Accettare il fatto che oltre il quantificabile c’è la verità, e il fatto che abbiamo la libertà di ricercare quella verità devono, ha insistito Benedetto XVI, andare di pari passo. Perché una volta che questi due aspetti vengono separati si hanno, “l’arbitrio soggettivo, da una parte, e il fanatismo fondamentalista, dall’altra”. Esponendo questo concetto davanti al suo pubblico di Parigi, Benedetto ha spiegato:

Quaerere Deum – cercare Dio e lasciarsi trovare da Lui: questo oggi non è meno necessario che in tempi passati. Una cultura meramente positivista che rimuovesse nel campo soggettivo come non scientifica la domanda circa Dio, sarebbe la capitolazione della ragione, la rinuncia alle sue possibilità più alte e quindi un tracollo dell’umanesimo, le cui conseguenze non potrebbero essere che gravi.

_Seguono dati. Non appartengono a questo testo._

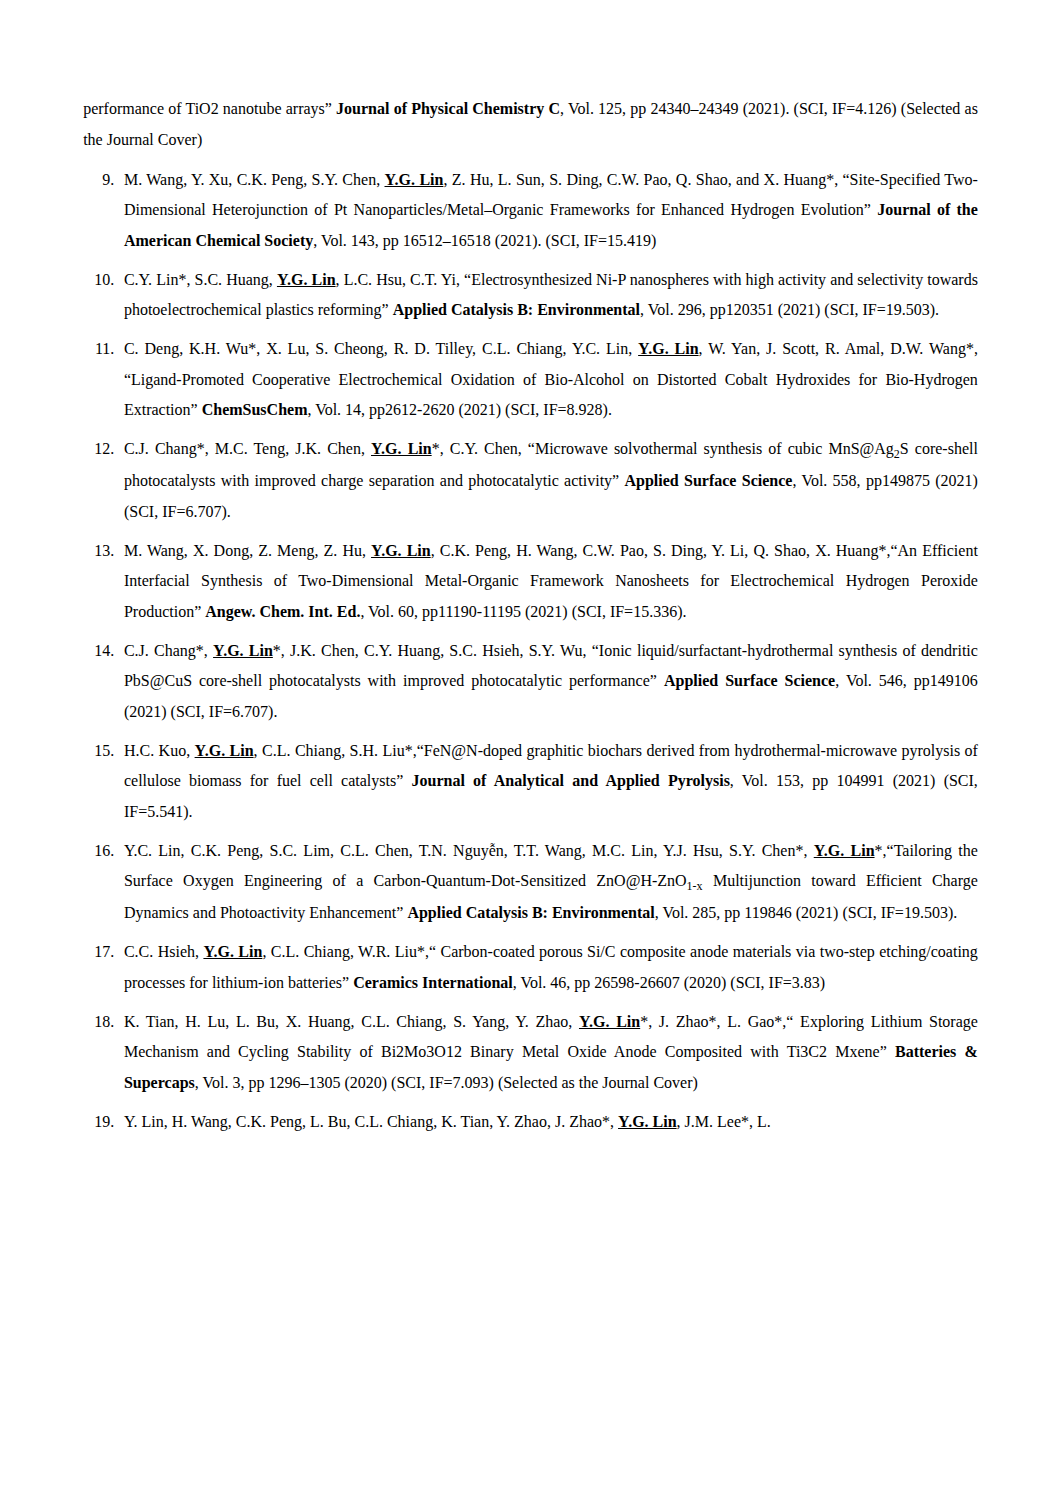performance of TiO2 nanotube arrays” Journal of Physical Chemistry C, Vol. 125, pp 24340–24349 (2021). (SCI, IF=4.126) (Selected as the Journal Cover)
M. Wang, Y. Xu, C.K. Peng, S.Y. Chen, Y.G. Lin, Z. Hu, L. Sun, S. Ding, C.W. Pao, Q. Shao, and X. Huang*, “Site-Specified Two-Dimensional Heterojunction of Pt Nanoparticles/Metal–Organic Frameworks for Enhanced Hydrogen Evolution” Journal of the American Chemical Society, Vol. 143, pp 16512–16518 (2021). (SCI, IF=15.419)
C.Y. Lin*, S.C. Huang, Y.G. Lin, L.C. Hsu, C.T. Yi, “Electrosynthesized Ni-P nanospheres with high activity and selectivity towards photoelectrochemical plastics reforming” Applied Catalysis B: Environmental, Vol. 296, pp120351 (2021) (SCI, IF=19.503).
C. Deng, K.H. Wu*, X. Lu, S. Cheong, R. D. Tilley, C.L. Chiang, Y.C. Lin, Y.G. Lin, W. Yan, J. Scott, R. Amal, D.W. Wang*, “Ligand-Promoted Cooperative Electrochemical Oxidation of Bio-Alcohol on Distorted Cobalt Hydroxides for Bio-Hydrogen Extraction” ChemSusChem, Vol. 14, pp2612-2620 (2021) (SCI, IF=8.928).
C.J. Chang*, M.C. Teng, J.K. Chen, Y.G. Lin*, C.Y. Chen, “Microwave solvothermal synthesis of cubic MnS@Ag2S core-shell photocatalysts with improved charge separation and photocatalytic activity” Applied Surface Science, Vol. 558, pp149875 (2021) (SCI, IF=6.707).
M. Wang, X. Dong, Z. Meng, Z. Hu, Y.G. Lin, C.K. Peng, H. Wang, C.W. Pao, S. Ding, Y. Li, Q. Shao, X. Huang*,“An Efficient Interfacial Synthesis of Two-Dimensional Metal-Organic Framework Nanosheets for Electrochemical Hydrogen Peroxide Production” Angew. Chem. Int. Ed., Vol. 60, pp11190-11195 (2021) (SCI, IF=15.336).
C.J. Chang*, Y.G. Lin*, J.K. Chen, C.Y. Huang, S.C. Hsieh, S.Y. Wu, “Ionic liquid/surfactant-hydrothermal synthesis of dendritic PbS@CuS core-shell photocatalysts with improved photocatalytic performance” Applied Surface Science, Vol. 546, pp149106 (2021) (SCI, IF=6.707).
H.C. Kuo, Y.G. Lin, C.L. Chiang, S.H. Liu*,“FeN@N-doped graphitic biochars derived from hydrothermal-microwave pyrolysis of cellulose biomass for fuel cell catalysts” Journal of Analytical and Applied Pyrolysis, Vol. 153, pp 104991 (2021) (SCI, IF=5.541).
Y.C. Lin, C.K. Peng, S.C. Lim, C.L. Chen, T.N. Nguyễn, T.T. Wang, M.C. Lin, Y.J. Hsu, S.Y. Chen*, Y.G. Lin*,“Tailoring the Surface Oxygen Engineering of a Carbon-Quantum-Dot-Sensitized ZnO@H-ZnO1-x Multijunction toward Efficient Charge Dynamics and Photoactivity Enhancement” Applied Catalysis B: Environmental, Vol. 285, pp 119846 (2021) (SCI, IF=19.503).
C.C. Hsieh, Y.G. Lin, C.L. Chiang, W.R. Liu*,“ Carbon-coated porous Si/C composite anode materials via two-step etching/coating processes for lithium-ion batteries” Ceramics International, Vol. 46, pp 26598-26607 (2020) (SCI, IF=3.83)
K. Tian, H. Lu, L. Bu, X. Huang, C.L. Chiang, S. Yang, Y. Zhao, Y.G. Lin*, J. Zhao*, L. Gao*,“ Exploring Lithium Storage Mechanism and Cycling Stability of Bi2Mo3O12 Binary Metal Oxide Anode Composited with Ti3C2 Mxene” Batteries & Supercaps, Vol. 3, pp 1296–1305 (2020) (SCI, IF=7.093) (Selected as the Journal Cover)
Y. Lin, H. Wang, C.K. Peng, L. Bu, C.L. Chiang, K. Tian, Y. Zhao, J. Zhao*, Y.G. Lin, J.M. Lee*, L.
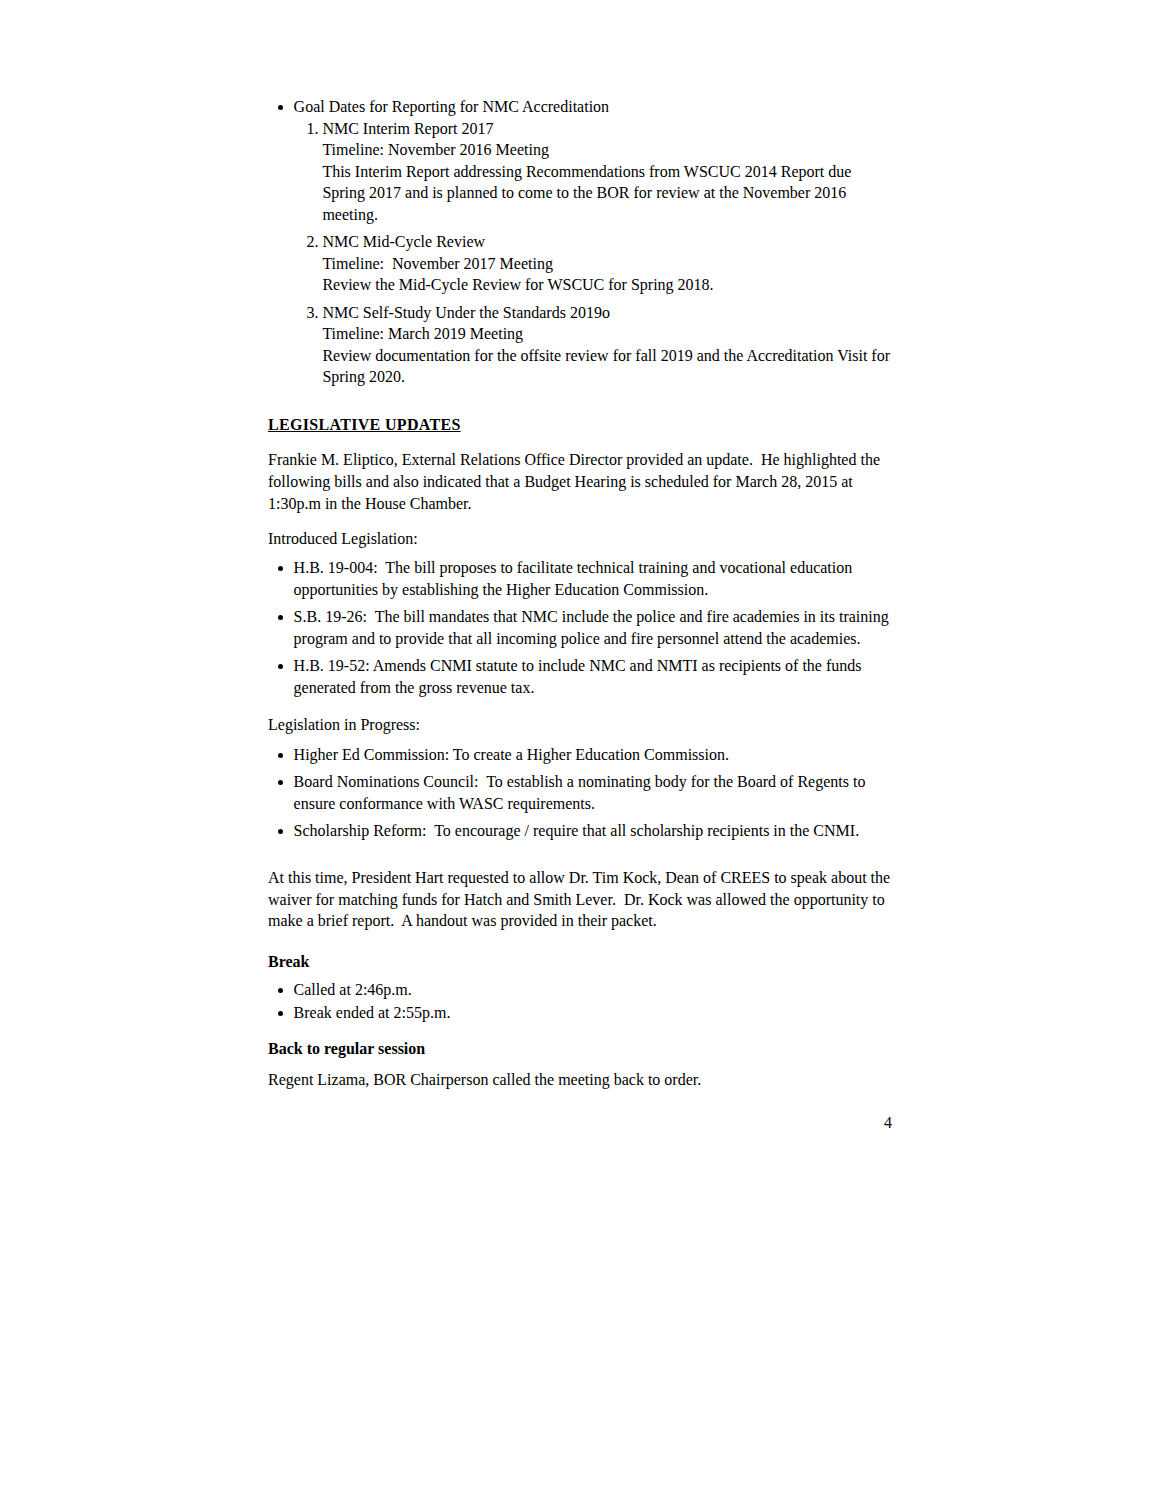Goal Dates for Reporting for NMC Accreditation
NMC Interim Report 2017 Timeline: November 2016 Meeting This Interim Report addressing Recommendations from WSCUC 2014 Report due Spring 2017 and is planned to come to the BOR for review at the November 2016 meeting.
NMC Mid-Cycle Review Timeline: November 2017 Meeting Review the Mid-Cycle Review for WSCUC for Spring 2018.
NMC Self-Study Under the Standards 2019o Timeline: March 2019 Meeting Review documentation for the offsite review for fall 2019 and the Accreditation Visit for Spring 2020.
LEGISLATIVE UPDATES
Frankie M. Eliptico, External Relations Office Director provided an update. He highlighted the following bills and also indicated that a Budget Hearing is scheduled for March 28, 2015 at 1:30p.m in the House Chamber.
Introduced Legislation:
H.B. 19-004: The bill proposes to facilitate technical training and vocational education opportunities by establishing the Higher Education Commission.
S.B. 19-26: The bill mandates that NMC include the police and fire academies in its training program and to provide that all incoming police and fire personnel attend the academies.
H.B. 19-52: Amends CNMI statute to include NMC and NMTI as recipients of the funds generated from the gross revenue tax.
Legislation in Progress:
Higher Ed Commission: To create a Higher Education Commission.
Board Nominations Council: To establish a nominating body for the Board of Regents to ensure conformance with WASC requirements.
Scholarship Reform: To encourage / require that all scholarship recipients in the CNMI.
At this time, President Hart requested to allow Dr. Tim Kock, Dean of CREES to speak about the waiver for matching funds for Hatch and Smith Lever. Dr. Kock was allowed the opportunity to make a brief report. A handout was provided in their packet.
Break
Called at 2:46p.m.
Break ended at 2:55p.m.
Back to regular session
Regent Lizama, BOR Chairperson called the meeting back to order.
4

Alcuni anni fa, un altro teologo ha fatto una simile riflessione, anche se in maniera meno diplomatica: “Non si può essere razionali e poi sostenere che non vi è alcun fondamento in quella razionalità. Dobbiamo tenere Dio e la razionalità o rinunciare a entrambi. Nietzsche o Tommaso d’Aquino, questa è la nostra scelta”.

E forse, sarà questo il significato che resterà di Ratisbona. Il discorso che fece infuriare molti ha evidenziato le conseguenze dell’impegno di far sparire Dio, o di considerare Dio come Colui che ci guarda come semplici schiavi, che ci chiede di fare qualcosa che è contrario alla ragione.

Nessun Logos, nessuna razionalità. Cinque anni dopo, è ancora così semplice - e stimolante - per tutti noi.

Nota: l’articolo originale Benedict at Regensburg: Why It Still Matters è stato pubblicato su National Review il 12 settembre 2011 e questa traduzione è stata fatta previa autorizzazione della National Review.